Setting Default Purpose
ORCHESTRATION_MAX_RETRIES_PER_STAGE 3 Max retry attempts per stage
ORCHESTRATION_BACKOFF_FACTOR 2.0 Exponential backoff multiplier
ORCHESTRATION_INTELLIGENCE_FALLBACK_ENABLED True Use local fallback if AI fails
ORCHESTRATION_METRICS_BACKEND “logging” Signal backend (logging or statsd)
ENABLE_CELERY_ORCHESTRATION 0 Enable async pipeline via Celery

Alerts App

Purpose: Webhook ingestion from 8 monitoring platforms, alert deduplication, and incident lifecycle management.

Location: apps/alerts/

Models

Alert

Represents a single alert received from an external source.

Field Type Description
fingerprint CharField (indexed) Unique identifier for deduplication (SHA256-based)
source CharField (indexed) Source system (e.g., “alertmanager”, “grafana”)
name CharField Alert name/title
severity CharField (choices) “critical”, “warning”, “info”
status CharField (choices, indexed) “firing”, “resolved”
description TextField Detailed alert description
labels JSONField Key-value label pairs
annotations JSONField Additional metadata (runbook URLs, etc.)
raw_payload JSONField Original raw payload from source
started_at DateTimeField (indexed) When alert started
ended_at DateTimeField (nullable) When alert resolved (null if firing)
received_at DateTimeField (auto_now_add, indexed) When we received it
updated_at DateTimeField (auto_now) Last update time
incident ForeignKey (nullable) Link to parent Incident

Properties: is_firing, duration

Incident

Groups related firing alerts and tracks lifecycle.

Field Type Description
title CharField Incident title
status CharField (choices, indexed) “open”, “acknowledged”, “resolved”, “closed”
severity CharField (choices, indexed) “critical”, “warning”, “info”
description TextField Incident description
summary TextField Summary and resolution steps
created_at DateTimeField (auto_now_add, indexed) Creation time
updated_at DateTimeField (auto_now) Last update time
acknowledged_at DateTimeField (nullable) When acknowledged
resolved_at DateTimeField (nullable) When resolved
closed_at DateTimeField (nullable) When closed
metadata JSONField Custom metadata (notes, etc.)

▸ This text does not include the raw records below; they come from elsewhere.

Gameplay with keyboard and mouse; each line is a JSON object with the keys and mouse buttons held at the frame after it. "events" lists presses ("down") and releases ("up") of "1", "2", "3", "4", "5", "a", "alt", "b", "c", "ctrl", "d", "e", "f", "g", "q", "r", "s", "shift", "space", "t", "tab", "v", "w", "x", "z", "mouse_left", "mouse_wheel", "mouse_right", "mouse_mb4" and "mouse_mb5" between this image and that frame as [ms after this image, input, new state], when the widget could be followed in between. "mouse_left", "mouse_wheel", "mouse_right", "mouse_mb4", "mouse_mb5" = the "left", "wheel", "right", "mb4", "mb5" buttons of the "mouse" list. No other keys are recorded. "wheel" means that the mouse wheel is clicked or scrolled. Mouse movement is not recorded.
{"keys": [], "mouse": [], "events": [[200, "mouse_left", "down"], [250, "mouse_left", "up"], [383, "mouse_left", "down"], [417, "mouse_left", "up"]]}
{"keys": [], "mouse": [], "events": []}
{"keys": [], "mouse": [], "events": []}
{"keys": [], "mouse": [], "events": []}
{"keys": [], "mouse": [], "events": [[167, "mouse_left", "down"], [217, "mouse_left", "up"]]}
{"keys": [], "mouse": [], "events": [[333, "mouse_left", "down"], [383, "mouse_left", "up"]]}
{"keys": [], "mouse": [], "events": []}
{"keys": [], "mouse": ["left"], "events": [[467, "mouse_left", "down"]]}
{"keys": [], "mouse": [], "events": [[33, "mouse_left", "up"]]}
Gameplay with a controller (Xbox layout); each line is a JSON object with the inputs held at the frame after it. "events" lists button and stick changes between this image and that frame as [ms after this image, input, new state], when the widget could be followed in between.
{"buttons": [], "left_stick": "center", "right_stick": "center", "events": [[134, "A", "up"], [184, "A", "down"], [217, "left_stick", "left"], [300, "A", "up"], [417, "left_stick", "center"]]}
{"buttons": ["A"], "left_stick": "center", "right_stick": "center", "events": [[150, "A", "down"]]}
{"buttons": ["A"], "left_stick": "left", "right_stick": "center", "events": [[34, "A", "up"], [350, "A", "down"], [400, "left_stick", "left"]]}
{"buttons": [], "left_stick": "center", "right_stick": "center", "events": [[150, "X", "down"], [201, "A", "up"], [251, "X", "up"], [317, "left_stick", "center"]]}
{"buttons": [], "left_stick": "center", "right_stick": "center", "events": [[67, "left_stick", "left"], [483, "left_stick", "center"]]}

Methods: acknowledge(), resolve(), close() Properties: is_open, is_resolved, alert_count, firing_alert_count

AlertHistory

Audit trail of state changes and events for alerts.

Field Type Description
alert ForeignKey Link to Alert
event CharField Event type (“created”, “resolved”, “escalated”, etc.)
old_status CharField Previous status
new_status CharField New status
details JSONField Event-specific metadata
created_at DateTimeField (auto_now_add, indexed) Event time

DTOs

ParsedAlert (dataclass)

Standard alert format produced by all drivers.

Field Type Default Description
fingerprint str required Unique alert identifier
name str required Alert name
status str required “firing” or “resolved” (auto-normalized)
started_at datetime required When alert started
severity str “warning” “critical”, “warning”, or “info” (auto-normalized)
description str ”” Alert description
labels dict[str, str] {} Label pairs
annotations dict[str, str] {} Additional metadata
ended_at datetime or None None Resolution time
raw_payload dict {} Original payload from source

ParsedPayload (dataclass)

Result of parsing an incoming webhook payload.

Field Type Description
alerts list[ParsedAlert] List of parsed alerts
source str Source system name
version str Optional version string
group_key str Optional grouping key
receiver str Optional receiver name
external_url str Optional external URL
raw_payload dict Original raw payload

ProcessingResult (dataclass)

Result of processing an incoming alert payload.

Field Type Description
alerts_created int Number of new alerts created
alerts_updated int Number of existing alerts updated
alerts_resolved int Number of alerts resolved
incidents_created int Number of new incidents created
incidents_updated int Number of incidents updated
errors list[str] Error messages if any

Properties: total_processed, has_errors

Drivers (8 webhook drivers)

All drivers inherit from BaseAlertDriver and implement validate(payload) and parse(payload).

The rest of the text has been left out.